Your objective: Would you reproduce each line below exactly, leaving every picture out?

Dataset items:
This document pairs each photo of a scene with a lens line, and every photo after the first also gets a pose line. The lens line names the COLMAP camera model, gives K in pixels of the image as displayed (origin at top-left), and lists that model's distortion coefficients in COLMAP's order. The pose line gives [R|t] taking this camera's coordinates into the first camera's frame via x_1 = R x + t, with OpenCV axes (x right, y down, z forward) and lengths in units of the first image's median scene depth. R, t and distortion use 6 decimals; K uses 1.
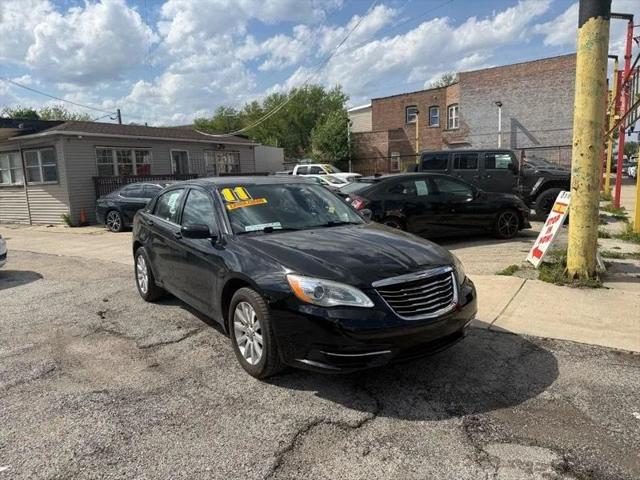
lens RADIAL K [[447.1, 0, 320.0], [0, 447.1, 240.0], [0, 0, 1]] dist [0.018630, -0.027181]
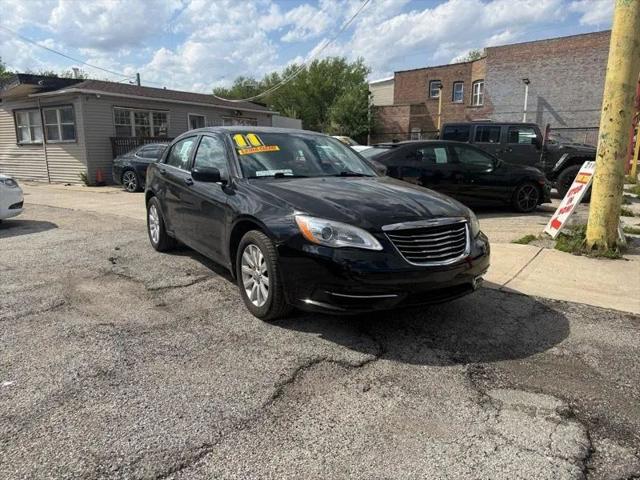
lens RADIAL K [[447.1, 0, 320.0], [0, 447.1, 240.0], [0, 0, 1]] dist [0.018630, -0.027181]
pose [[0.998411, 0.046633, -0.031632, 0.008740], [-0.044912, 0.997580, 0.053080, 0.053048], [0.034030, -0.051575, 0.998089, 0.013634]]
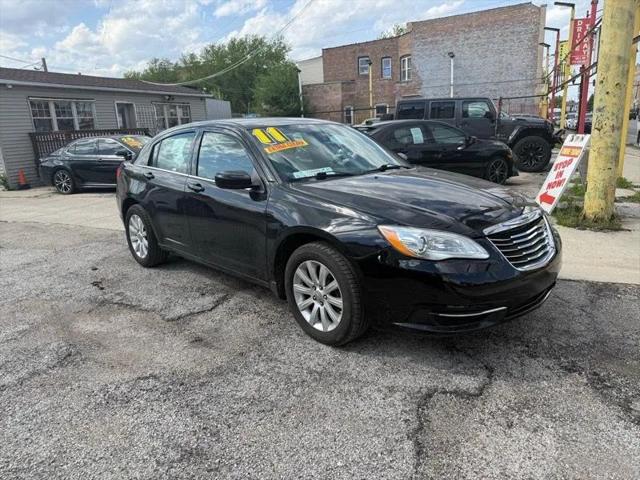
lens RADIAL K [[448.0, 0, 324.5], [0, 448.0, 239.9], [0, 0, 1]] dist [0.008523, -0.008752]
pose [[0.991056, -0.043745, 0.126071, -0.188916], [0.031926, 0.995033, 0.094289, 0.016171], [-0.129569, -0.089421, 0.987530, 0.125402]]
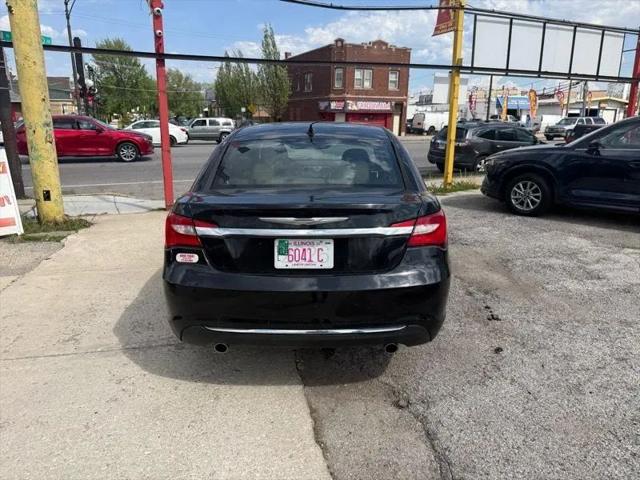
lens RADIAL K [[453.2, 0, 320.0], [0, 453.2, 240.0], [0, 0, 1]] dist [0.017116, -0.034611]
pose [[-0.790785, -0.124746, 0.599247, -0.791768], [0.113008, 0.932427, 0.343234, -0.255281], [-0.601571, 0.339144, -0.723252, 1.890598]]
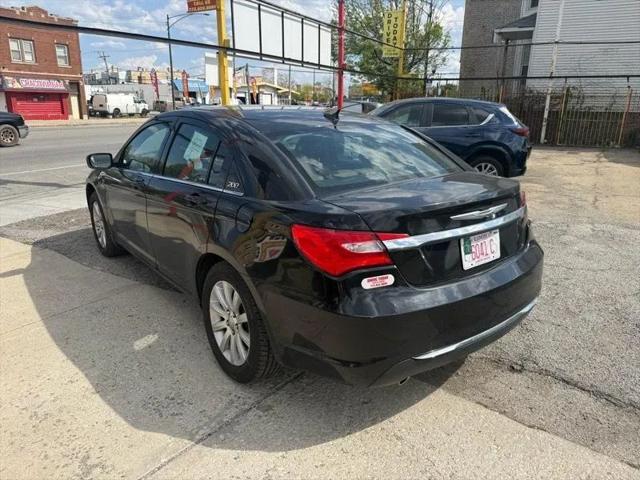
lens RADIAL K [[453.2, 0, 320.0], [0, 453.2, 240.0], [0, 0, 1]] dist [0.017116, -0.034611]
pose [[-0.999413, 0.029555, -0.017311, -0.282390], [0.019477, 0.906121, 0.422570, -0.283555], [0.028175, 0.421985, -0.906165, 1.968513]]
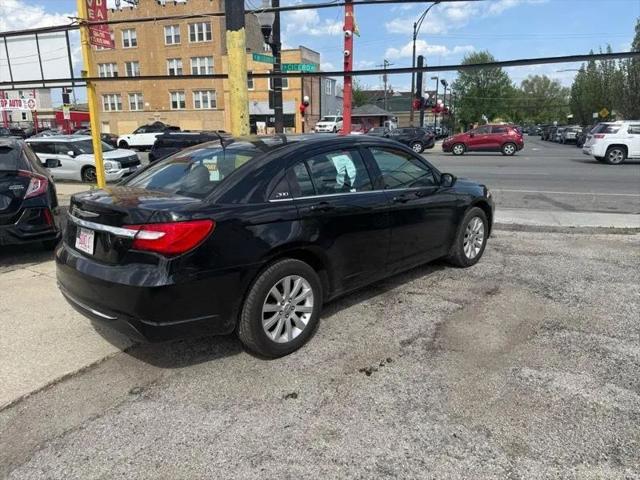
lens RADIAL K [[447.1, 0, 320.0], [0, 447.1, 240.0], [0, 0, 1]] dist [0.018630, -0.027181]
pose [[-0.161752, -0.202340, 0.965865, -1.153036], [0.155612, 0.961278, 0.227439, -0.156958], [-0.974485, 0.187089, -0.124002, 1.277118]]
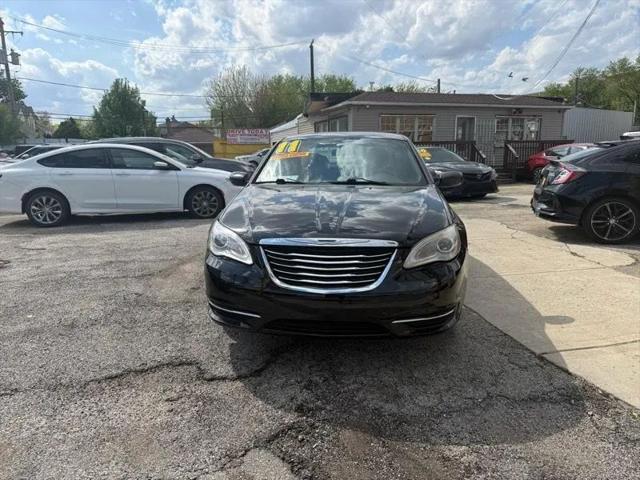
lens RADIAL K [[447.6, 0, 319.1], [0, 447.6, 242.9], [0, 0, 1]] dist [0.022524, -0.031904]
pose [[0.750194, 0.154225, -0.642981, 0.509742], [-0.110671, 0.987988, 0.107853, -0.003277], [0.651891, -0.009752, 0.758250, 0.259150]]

Written response:
This document pairs each photo of a scene with a lens line, and every photo after the first also gets a pose line. The lens line names the COLMAP camera model, gives K in pixels of the image as displayed (origin at top-left), and lists that model's distortion coefficients in COLMAP's order. The pose line gives [R|t] taking this camera's coordinates into the first camera's frame via x_1 = R x + t, with OpenCV axes (x right, y down, z forward) and lengths in units of the first image's median scene depth. R, t and distortion use 6 decimals; K uses 1.
lens RADIAL K [[447.1, 0, 320.0], [0, 447.1, 240.0], [0, 0, 1]] dist [0.018630, -0.027181]
lens RADIAL K [[447.1, 0, 320.0], [0, 447.1, 240.0], [0, 0, 1]] dist [0.018630, -0.027181]
pose [[0.998411, 0.046633, -0.031632, 0.008740], [-0.044912, 0.997580, 0.053080, 0.053048], [0.034030, -0.051575, 0.998089, 0.013634]]
lens RADIAL K [[448.0, 0, 324.5], [0, 448.0, 239.9], [0, 0, 1]] dist [0.008523, -0.008752]
pose [[0.991056, -0.043745, 0.126071, -0.188916], [0.031926, 0.995033, 0.094289, 0.016171], [-0.129569, -0.089421, 0.987530, 0.125402]]
lens RADIAL K [[453.2, 0, 320.0], [0, 453.2, 240.0], [0, 0, 1]] dist [0.017116, -0.034611]
pose [[-0.790785, -0.124746, 0.599247, -0.791768], [0.113008, 0.932427, 0.343234, -0.255281], [-0.601571, 0.339144, -0.723252, 1.890598]]
lens RADIAL K [[453.2, 0, 320.0], [0, 453.2, 240.0], [0, 0, 1]] dist [0.017116, -0.034611]
pose [[-0.999413, 0.029555, -0.017311, -0.282390], [0.019477, 0.906121, 0.422570, -0.283555], [0.028175, 0.421985, -0.906165, 1.968513]]
lens RADIAL K [[447.1, 0, 320.0], [0, 447.1, 240.0], [0, 0, 1]] dist [0.018630, -0.027181]
pose [[-0.161752, -0.202340, 0.965865, -1.153036], [0.155612, 0.961278, 0.227439, -0.156958], [-0.974485, 0.187089, -0.124002, 1.277118]]
lens RADIAL K [[447.6, 0, 319.1], [0, 447.6, 242.9], [0, 0, 1]] dist [0.022524, -0.031904]
pose [[0.750194, 0.154225, -0.642981, 0.509742], [-0.110671, 0.987988, 0.107853, -0.003277], [0.651891, -0.009752, 0.758250, 0.259150]]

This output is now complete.